Restricted Free Agents
It is a tough time to be a restricted free agent in the NBA. The market for RFAs has become almost non-existent in recent years and that has only continued in 2022. Deandre Ayton’s future seems tied to a Kevin Durant trade, with him likely getting a solid, but non-max deal as part of a sign-and-trade involving a third (or fourth) team, alongside Phoenix and Brooklyn — unless Toronto jumps in and swipes KD, in which case who knows where Ayton ends up.

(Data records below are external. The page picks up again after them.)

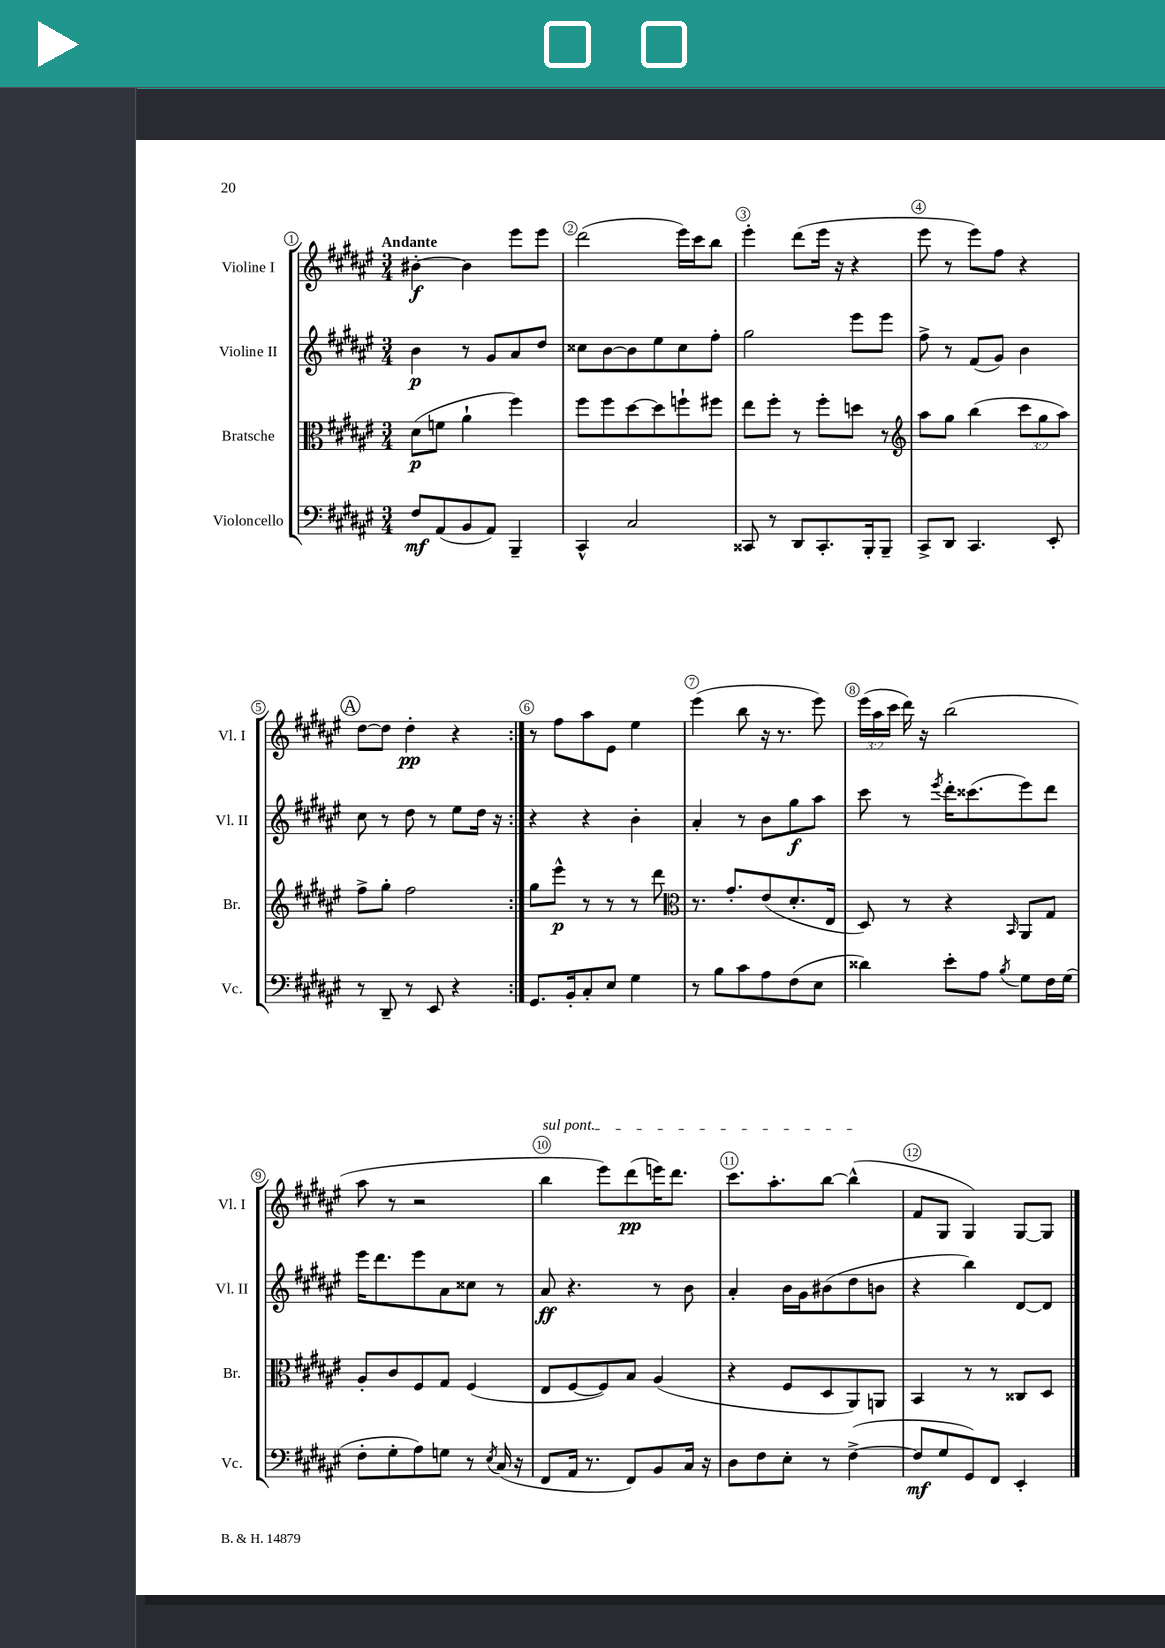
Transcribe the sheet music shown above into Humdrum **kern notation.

**kern	**kern	**kern	**kern
*staff4	*staff3	*staff2	*staff1
*clefF4	*clefC3	*clefG2	*clefG2
*k[f#c#g#d#a#e#]	*k[f#c#g#d#a#e#]	*k[f#c#g#d#a#e#]	*k[f#c#g#d#a#e#]
*M3/4	*M3/4	*M3/4	*M3/4
8F#	(8d#	4b	[4b#'
(8AA#	8f	.	.
8BB	4a#`	8r	4b#]
8AA#)	.	8g#	.
4BBB~	4ff#)	8a#	8eee#
.	.	8dd#	8eee#
=	=	=	=
4CC#^^	8ff#	8cc##	(2ddd#
.	8ff#	[8b	.
2C#	[8dd#	8b]	.
.	8dd#]	8ee#	.
.	8ff`	8cc##	16eee#)
.	.	.	16ccc#
.	8ff#	8ff#'	8bb
=	=	=	=
8CC##	8ee#	2gg#	4eee#'
8r	8ff#'	.	.
8DD#	8r	.	(8ddd#
8.CC##'	8ff#'	.	16eee#
.	.	.	16r
.	8dd	8eee#	4r
16BBB'	.	.	.
8BBB~	8r	8eee#	.
=	=	=	=
*	*clefG2	*	*
8CC#^	8aa#	8ff#^	8eee#
8DD#	8gg#	8r	8r
4.CC#	(4bb	(8f#	8eee#)
.	.	8g#)	8ff#
.	12ccc#	4b	4r
.	12gg#	.	.
8EE#'	.	.	.
.	12aa#)	.	.
=	=	=	=
8r	8ff#^	8cc#	[8dd#
8DD#~	8gg#'	8r	8dd#]
8r	2ff#	8dd#	4dd#'
8EE#	.	8r	.
4r	.	8ee#	4r
.	.	16dd#	.
.	.	16r	.
=:|!	=:|!	=:|!	=:|!
8.GG#	8gg#	4r	8r
.	8eee#^^	.	8ff#
16BB'	.	.	.
8C#'	8r	4r	8aa#
8E#	8r	.	8e#
4G#	8r	4b'	4ee#
.	8ddd#	.	.
=	=	=	=
*	*clefC3	*	*
8r	8.r	4a#'	(4eee#
8B	.	.	.
.	8.g#'	.	.
8c#	.	8r	8bb
8A#	(8e#	8b	16r
.	.	.	8.r
(8F#	8.d#'	8gg#	.
8E#	.	8aa#	8eee#)
.	16E#	.	.
=	=	=	=
4d##)	8D#)	8ccc#	(24eee#
.	.	.	24aa#
.	.	.	24ccc#
.	8r	8r	16ddd#)
.	.	.	16r
.	.	8qeee#	.
8e#'	4r	16ddd#'	(2bb
.	.	(8.ccc##	.
8A#	.	.	.
8qB	16qqBB	.	.
8G#	8AA#	8eee#)	.
16F#	8G#	8ddd#	.
(16G#	.	.	.
=	=	=	=
8F#'	8A#'	16eee#	8aa#
.	.	8.ddd#	.
8G#'	8c#	.	8r
8A#)	8F#	8eee#	2r
8G	8G#	8a#	.
8r	(4F#	8cc##	.
8qE#	.	.	.
(16C#	.	8r	.
16r	.	.	.
=	=	=	=
8FF#	8E#	8a#	4bb
16AA#	[8F#	4.r	.
8.r	.	.	.
.	8F#])	.	8eee#)
8FF#)	8B	.	(8ddd#
8BB	(4A#	8r	16eee)
.	.	.	8.ddd#
16C#	.	8b	.
16r	.	.	.
=	=	=	=
8D#	4r	4a#'	8.ccc#
8F#	.	.	.
.	.	.	8.aa#'
8E#'	8F#	16b	.
.	.	16g#	.
8r	8D#	(8b#	[8bb
([4F#^	8AA#)	8dd#	(4bb^^]
.	8AA	8b	.
=	=	=	=
8F#]	4BB	4r	8f#
8G#	.	.	8G#
8GG#)	8r	4bb)	4G#)
8FF#	8r	.	.
4EE#'	8C##	[8d#	[8G#
.	8D#	8d#]	8G#]
==	==	==	==
*-	*-	*-	*-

Collin Sexton likewise hasn’t seen anyone bid for his services and seems destined to return to Cleveland on a lesser deal than he’d like unless one of these teams that’s opened cap space — like San Antonio — ends up not being the salary dump location in a KD trade and decides to take a swing. This follows how John Collins (and we’ll get to his summer in a few) found things to be last year in his quest for a near-max deal. There was a time when teams would throw a big offer sheet at guys and try to see if their current team would blink — see: Allen Crabbe, Tim Hardaway Jr. — but those days seem long gone and the result is the non-max RFAs who don’t work out an extension end up as afterthoughts on the market to most of the rest of the league.

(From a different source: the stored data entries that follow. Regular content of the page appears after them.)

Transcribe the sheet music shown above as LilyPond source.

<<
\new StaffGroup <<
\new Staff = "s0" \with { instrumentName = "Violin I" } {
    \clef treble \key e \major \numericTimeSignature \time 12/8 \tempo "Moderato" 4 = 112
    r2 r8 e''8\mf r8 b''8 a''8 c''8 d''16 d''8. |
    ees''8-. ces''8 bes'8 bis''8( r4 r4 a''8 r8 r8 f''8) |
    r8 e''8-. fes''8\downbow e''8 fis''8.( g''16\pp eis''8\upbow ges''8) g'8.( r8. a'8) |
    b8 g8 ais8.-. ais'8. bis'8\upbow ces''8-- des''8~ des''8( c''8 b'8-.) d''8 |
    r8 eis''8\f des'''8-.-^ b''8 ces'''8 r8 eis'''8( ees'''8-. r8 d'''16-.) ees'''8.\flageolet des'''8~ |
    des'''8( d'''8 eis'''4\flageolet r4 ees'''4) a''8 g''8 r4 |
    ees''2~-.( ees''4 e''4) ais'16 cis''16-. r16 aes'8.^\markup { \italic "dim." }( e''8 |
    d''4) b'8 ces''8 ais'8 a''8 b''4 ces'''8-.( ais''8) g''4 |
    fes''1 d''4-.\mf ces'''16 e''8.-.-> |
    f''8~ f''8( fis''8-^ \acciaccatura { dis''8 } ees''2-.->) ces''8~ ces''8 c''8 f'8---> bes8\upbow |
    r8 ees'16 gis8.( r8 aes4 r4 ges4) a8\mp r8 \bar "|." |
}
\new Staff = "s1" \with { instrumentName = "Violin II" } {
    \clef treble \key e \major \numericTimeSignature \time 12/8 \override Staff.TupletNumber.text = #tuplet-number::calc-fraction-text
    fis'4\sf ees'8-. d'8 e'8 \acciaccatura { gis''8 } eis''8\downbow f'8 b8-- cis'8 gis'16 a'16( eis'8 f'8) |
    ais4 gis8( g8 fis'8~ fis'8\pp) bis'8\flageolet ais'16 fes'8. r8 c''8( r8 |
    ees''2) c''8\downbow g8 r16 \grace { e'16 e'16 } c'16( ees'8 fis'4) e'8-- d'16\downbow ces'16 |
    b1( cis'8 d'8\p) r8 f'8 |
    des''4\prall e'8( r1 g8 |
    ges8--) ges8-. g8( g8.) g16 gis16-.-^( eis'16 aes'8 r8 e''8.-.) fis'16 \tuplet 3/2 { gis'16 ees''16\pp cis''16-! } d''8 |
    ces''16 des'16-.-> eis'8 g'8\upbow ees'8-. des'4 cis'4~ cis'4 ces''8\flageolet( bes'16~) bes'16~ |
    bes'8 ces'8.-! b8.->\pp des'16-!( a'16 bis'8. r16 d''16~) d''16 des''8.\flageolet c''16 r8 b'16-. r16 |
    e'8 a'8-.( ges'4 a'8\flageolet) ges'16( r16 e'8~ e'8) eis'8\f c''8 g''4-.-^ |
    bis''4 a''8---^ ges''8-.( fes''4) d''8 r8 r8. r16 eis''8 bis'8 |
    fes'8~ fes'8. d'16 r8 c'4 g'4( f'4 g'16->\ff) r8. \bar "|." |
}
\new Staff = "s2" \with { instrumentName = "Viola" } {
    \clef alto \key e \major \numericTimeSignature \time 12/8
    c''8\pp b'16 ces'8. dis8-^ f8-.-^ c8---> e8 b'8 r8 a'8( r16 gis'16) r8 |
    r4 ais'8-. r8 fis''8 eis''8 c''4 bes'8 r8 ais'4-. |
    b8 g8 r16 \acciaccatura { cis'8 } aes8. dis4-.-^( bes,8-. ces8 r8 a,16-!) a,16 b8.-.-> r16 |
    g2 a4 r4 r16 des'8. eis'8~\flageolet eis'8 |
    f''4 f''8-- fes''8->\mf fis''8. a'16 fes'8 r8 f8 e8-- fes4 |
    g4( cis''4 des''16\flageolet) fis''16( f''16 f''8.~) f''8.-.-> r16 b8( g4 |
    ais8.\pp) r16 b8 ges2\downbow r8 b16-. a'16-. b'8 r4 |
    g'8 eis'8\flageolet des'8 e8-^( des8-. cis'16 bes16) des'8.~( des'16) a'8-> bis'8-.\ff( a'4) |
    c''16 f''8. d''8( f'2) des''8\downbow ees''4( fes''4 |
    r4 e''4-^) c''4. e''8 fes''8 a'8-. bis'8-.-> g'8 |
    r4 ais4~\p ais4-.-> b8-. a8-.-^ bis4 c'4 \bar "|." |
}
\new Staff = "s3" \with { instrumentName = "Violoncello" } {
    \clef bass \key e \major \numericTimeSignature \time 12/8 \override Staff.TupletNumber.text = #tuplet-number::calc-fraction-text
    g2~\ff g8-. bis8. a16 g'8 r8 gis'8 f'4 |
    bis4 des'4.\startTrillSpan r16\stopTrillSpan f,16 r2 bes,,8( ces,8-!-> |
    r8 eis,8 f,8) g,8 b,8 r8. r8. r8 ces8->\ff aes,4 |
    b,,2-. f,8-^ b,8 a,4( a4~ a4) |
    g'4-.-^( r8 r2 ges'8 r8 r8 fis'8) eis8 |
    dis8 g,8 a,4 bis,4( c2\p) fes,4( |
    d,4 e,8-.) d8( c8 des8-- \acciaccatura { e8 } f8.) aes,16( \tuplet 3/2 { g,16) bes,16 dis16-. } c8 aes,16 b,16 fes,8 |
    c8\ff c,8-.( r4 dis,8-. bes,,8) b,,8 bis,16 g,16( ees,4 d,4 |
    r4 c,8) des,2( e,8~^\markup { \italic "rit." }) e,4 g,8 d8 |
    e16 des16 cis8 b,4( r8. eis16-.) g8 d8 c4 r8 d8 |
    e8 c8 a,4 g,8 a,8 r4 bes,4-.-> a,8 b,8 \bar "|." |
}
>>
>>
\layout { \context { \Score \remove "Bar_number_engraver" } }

There’s a chance the Nets can salvage things with what they get back from the Kevin Durant trade, but let’s be honest, any time a top-15 all-time player demands a trade, it’s a bad offseason — and I even liked the value they got on the Patty Mills and Nic Claxton deals. For three years, the Nets were willing to cede almost total control of their franchise to KD and Kyrie, firing a coach, trading promising young players, shipping out almost all of their future draft assets, and signing their friends to try and appease them.
The results never panned out and the first round sweep this year to the Celtics seemed to be the breaking point for Joe Tsai, who suddenly decided to play hardball. That’s fine, but it’s quite the course correction in a pivotal offseason and they have to live with the consequences there. They should get a lot back for KD, so it’s not like they’re completely in the wilderness here, but it’s been a rather stunning fall from where they were just over a year ago coming inches away from beating the eventual champs.
The Heat, handcuffed by moves made last offseason, haven’t managed to get any better this summer and have, to this point, gotten worse with the departure of PJ Tucker. On top of that, as noted, their top competition in the East has had better offseasons so far, from Boston to Philadelphia to Milwaukee, all of them have, at minimum, bolstered their depth and tried to address roster concerns. Pat Riley might have something up his sleeve in the form of a trade, but at this point it’s looking a lot like the Heat will be running it back while those around them are making at least minor positive additions.
The Hawks have made it painfully clear that they would like to trade John Collins, with it widely expected that he’d be somewhere else by the time the NBA Draft ended two weeks ago. Instead, Collins is still in Atlanta and remains in limbo because no one is trying to trade for him so long as Durant is still floating out there in the ether. While the Nets try to gather together the best possible package to reset their franchise, Collins will be waiting and wondering where his career will continue next fall.
A year after failing to find a market in restricted free agency, Collins is finding the same to be the case on the trade market despite seeming like a player so many teams would want and could use. If he’s back in Atlanta (again) one would think that’ll be a bit awkward given how hard they shopped him, so you’d expect them to work hard to move him once Durant’s deal is done, but that could be weeks if the Nets really want to drag things out.